_Aufgaben_
1. Beantworte zum Textabschnitt über Dianas BBC-Interview diese Fragen:
(a) Welche gefälschten Unterlagen soll Martin Bashir laut Charles Spencer benutzt haben?
(b) Was will der Sender einleiten?
(c) Mit wem ging Prinz Charles gut zehn Jahre nach dem Interview erneut die Ehe ein?
2. Schreib aus dem Textabschnitt über Dianas BBC-Interview eine Stelle wortgetreu ab. Setze bei den Worten „Viel ist seit“ ein und hör nach den Worten „Geringeren als Camilla.“ auf.
3. Führe den Text über Dianas BBC-Interview nach seinem letzten Satz weiter.

_Textabschnitt_
───

Vorwürfe gegen BBC-Journalisten
Dianas Bruder, Charles Spencer, wirft dem Journalisten Martin Bashir allerdings vor, sich das Interview mit seiner Schwester damals mit unlauteren Methoden – etwa gefälschten Kontoauszügen – verschafft zu haben. Diese sollten demnach den Eindruck erwecken, Menschen wären dafür bezahlt worden, Informationen über Diana preiszugeben. Man nehme die Vorwürfe "sehr ernst", sagte kürzlich BBC-Chef Tim Davie. Der Sender will eine unabhängige Untersuchung einleiten. Bashir konnte aus gesundheitlichen Gründen zunächst nicht befragt werden, er soll unter den Folgen einer Covid-19-Erkrankung leiden.
Viel ist seit dem Interview vor 25 Jahren geschehen: Trotz Beteuerungen von Prinz Charles, nie wieder zu heiraten, ging er gut zehn Jahre später doch erneut den Bund der Ehe ein: mit keiner Geringeren als Camilla.

───

_Bereitgestellte Angaben_
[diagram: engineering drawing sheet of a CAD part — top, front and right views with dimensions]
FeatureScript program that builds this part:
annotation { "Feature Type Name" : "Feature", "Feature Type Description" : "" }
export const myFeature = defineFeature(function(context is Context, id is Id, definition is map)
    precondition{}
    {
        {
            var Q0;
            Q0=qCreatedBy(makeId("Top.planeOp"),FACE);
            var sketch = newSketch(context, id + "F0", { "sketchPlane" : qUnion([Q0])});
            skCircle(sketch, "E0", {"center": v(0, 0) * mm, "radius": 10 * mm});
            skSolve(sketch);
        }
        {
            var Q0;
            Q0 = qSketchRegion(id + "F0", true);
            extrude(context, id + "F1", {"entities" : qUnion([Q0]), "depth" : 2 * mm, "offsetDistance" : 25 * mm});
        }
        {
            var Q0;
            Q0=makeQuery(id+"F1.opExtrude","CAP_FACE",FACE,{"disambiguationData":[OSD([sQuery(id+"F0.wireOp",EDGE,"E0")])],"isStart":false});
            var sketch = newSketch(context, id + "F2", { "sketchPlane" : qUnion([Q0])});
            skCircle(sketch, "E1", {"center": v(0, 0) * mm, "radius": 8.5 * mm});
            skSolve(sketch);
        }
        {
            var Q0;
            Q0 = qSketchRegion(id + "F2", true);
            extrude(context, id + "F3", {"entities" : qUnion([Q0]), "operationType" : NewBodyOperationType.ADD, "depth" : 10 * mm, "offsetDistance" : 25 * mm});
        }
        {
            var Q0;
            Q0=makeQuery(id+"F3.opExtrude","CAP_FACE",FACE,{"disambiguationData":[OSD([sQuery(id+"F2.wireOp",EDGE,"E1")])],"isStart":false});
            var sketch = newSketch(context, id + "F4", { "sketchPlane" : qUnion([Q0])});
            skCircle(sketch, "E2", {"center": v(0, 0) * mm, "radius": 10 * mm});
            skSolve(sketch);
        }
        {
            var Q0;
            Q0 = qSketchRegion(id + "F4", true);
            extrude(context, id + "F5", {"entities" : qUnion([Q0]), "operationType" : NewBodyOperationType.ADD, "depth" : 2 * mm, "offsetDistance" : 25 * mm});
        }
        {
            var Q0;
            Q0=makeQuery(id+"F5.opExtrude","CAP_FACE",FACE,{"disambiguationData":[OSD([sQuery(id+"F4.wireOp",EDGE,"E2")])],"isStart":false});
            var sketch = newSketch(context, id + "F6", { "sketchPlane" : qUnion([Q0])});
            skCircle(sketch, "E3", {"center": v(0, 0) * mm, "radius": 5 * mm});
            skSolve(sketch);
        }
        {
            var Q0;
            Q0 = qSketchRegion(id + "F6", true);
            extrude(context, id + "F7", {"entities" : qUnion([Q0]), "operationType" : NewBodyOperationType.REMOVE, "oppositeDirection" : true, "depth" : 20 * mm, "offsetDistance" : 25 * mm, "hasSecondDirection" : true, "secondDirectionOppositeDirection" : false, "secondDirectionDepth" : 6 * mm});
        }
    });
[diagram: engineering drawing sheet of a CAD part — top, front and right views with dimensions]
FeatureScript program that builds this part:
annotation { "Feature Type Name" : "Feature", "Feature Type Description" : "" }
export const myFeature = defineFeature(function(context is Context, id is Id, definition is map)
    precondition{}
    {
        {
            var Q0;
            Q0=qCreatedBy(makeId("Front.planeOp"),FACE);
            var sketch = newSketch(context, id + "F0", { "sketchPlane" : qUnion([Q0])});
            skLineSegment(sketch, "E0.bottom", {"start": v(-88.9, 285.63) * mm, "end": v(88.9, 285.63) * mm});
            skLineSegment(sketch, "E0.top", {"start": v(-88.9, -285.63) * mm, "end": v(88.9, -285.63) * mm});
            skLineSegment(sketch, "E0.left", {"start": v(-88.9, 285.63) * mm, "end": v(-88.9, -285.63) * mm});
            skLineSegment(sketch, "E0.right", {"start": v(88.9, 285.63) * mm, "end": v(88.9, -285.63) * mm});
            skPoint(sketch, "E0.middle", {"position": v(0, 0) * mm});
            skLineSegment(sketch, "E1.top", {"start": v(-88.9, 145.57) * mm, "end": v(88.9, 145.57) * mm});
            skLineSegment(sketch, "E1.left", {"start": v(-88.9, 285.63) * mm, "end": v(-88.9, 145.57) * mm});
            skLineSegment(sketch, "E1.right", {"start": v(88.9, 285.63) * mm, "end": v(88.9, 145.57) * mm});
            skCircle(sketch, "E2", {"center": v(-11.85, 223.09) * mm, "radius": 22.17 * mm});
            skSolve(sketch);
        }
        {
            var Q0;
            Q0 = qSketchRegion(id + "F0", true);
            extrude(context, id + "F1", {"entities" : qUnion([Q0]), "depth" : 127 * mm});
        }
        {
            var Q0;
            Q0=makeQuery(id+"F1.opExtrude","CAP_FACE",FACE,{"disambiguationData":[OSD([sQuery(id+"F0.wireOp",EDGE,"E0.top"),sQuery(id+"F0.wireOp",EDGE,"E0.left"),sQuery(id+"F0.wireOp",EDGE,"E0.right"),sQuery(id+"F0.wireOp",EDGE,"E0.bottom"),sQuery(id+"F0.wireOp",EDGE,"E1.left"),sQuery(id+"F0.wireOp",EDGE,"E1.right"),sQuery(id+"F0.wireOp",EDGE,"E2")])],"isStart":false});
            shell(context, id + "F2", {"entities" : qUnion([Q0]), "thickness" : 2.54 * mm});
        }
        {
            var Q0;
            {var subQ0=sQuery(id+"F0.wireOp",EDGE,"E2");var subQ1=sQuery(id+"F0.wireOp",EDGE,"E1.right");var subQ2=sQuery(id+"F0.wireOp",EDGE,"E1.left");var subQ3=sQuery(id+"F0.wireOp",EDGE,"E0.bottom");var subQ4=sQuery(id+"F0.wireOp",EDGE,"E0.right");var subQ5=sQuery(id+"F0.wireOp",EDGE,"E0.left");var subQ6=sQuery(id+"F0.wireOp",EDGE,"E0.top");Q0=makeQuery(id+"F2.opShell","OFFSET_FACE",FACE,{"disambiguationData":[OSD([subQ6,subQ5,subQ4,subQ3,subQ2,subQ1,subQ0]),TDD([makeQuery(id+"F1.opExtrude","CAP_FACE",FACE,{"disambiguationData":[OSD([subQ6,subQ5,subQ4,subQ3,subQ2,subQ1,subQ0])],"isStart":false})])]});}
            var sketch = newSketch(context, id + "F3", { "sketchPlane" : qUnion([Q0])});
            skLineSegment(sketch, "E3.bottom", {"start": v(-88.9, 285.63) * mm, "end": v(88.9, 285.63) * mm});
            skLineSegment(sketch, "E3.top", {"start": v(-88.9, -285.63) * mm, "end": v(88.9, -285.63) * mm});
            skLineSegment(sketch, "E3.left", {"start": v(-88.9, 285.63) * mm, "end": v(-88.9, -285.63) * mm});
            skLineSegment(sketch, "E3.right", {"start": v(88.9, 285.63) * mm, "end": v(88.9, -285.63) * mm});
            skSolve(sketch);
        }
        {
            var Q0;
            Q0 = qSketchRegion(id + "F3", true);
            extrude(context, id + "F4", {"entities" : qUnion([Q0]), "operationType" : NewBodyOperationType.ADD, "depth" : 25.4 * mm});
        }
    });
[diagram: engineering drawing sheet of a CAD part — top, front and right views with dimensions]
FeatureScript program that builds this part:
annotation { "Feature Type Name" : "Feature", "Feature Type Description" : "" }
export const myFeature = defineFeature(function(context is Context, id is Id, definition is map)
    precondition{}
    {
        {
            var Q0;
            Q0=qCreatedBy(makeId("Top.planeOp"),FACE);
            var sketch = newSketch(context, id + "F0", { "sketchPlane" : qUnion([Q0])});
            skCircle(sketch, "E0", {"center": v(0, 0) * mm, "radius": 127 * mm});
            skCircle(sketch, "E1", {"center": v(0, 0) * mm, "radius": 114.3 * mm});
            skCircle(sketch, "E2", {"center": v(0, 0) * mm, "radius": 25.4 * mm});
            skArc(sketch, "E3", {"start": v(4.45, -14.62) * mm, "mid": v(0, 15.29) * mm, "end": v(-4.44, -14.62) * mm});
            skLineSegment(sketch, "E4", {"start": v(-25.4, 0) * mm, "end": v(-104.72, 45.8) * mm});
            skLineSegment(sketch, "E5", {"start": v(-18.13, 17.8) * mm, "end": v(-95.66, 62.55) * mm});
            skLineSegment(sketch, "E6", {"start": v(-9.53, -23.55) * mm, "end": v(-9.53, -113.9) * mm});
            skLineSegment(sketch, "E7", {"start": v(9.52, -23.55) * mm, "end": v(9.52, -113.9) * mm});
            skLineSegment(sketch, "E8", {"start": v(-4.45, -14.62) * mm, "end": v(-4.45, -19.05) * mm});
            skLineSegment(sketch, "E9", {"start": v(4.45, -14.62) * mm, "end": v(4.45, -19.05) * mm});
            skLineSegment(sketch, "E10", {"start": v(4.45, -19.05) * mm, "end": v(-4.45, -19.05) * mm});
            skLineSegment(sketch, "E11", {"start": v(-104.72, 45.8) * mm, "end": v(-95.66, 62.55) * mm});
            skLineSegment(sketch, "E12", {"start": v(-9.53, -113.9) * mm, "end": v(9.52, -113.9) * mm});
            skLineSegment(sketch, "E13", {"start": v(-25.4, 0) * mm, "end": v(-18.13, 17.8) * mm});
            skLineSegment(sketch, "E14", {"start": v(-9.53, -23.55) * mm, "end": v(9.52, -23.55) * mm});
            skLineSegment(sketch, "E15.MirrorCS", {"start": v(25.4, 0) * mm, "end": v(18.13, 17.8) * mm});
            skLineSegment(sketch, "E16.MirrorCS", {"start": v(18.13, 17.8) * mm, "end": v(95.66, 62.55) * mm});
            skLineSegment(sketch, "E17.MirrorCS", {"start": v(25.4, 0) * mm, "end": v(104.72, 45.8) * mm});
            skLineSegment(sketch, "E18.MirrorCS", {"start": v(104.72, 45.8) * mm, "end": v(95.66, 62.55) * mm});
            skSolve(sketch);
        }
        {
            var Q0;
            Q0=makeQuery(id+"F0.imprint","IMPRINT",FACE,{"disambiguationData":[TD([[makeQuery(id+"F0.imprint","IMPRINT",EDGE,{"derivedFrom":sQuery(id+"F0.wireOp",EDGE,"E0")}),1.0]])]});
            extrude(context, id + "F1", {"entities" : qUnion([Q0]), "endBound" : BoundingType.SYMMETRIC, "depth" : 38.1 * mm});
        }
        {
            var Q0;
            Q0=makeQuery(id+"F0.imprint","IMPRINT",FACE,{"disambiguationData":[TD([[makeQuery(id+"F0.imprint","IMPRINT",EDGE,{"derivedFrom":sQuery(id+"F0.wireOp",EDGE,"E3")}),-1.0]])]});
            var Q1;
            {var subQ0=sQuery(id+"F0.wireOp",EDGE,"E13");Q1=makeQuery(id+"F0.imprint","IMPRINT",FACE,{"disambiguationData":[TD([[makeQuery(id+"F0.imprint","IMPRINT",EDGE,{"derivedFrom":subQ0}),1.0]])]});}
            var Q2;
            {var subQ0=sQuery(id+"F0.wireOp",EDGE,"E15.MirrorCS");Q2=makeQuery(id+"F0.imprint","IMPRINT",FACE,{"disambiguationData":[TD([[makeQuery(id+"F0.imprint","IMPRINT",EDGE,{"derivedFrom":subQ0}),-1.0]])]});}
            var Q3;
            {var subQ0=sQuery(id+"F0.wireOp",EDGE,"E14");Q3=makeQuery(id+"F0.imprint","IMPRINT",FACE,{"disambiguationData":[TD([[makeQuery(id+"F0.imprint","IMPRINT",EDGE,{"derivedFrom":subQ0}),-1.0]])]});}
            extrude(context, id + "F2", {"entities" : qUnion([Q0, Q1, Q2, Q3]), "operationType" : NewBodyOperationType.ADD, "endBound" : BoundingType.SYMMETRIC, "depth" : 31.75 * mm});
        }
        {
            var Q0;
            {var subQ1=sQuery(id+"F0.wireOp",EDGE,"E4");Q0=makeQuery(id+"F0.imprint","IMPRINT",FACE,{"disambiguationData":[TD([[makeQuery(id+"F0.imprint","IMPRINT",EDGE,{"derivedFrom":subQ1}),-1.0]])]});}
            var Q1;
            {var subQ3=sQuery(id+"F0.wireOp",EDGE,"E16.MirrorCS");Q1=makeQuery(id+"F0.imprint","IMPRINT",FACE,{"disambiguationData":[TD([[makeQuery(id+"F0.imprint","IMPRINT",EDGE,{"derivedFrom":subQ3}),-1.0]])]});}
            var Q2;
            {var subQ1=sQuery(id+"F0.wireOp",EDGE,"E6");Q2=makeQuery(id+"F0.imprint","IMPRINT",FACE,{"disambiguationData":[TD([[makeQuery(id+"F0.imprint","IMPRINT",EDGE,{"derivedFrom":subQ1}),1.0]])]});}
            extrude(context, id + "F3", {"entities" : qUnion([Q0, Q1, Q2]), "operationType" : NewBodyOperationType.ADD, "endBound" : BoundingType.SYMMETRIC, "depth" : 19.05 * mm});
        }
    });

───

_Antworten der Reihe_
1.
(a) Gefälschte Kontoauszüge.
(b) Eine unabhängige Untersuchung.
(c) Mit Camilla.

2.
Viel ist seit dem Interview vor 25 Jahren geschehen: Trotz Beteuerungen von Prinz Charles, nie wieder zu heiraten, ging er gut zehn Jahre später doch erneut den Bund der Ehe ein: mit keiner Geringeren als Camilla.

3.
Charles, einst als snobistisch kritisiert, und Camilla genießen heute bei den meisten Briten ein hohes Ansehen. Sie gelten als bodenständig und setzen sich für wohltätige Zwecke ein. Prinzessin Diana kam zwei Jahre nach dem Interview – von Paparazzi verfolgt – bei einem Autounfall mit ihrem Geliebten Dodi Al Fayed in einem Pariser Tunnel ums Leben. Ihr Todestag jährte sich am 31. August bereits zum 23. Mal. Ihre beiden Söhne William und Harry – inzwischen beide selbst verheiratet und Väter – haben durch den Verlust ihrer Mutter viel durchmachen müssen und setzen sich seitdem für psychische Gesundheit ein.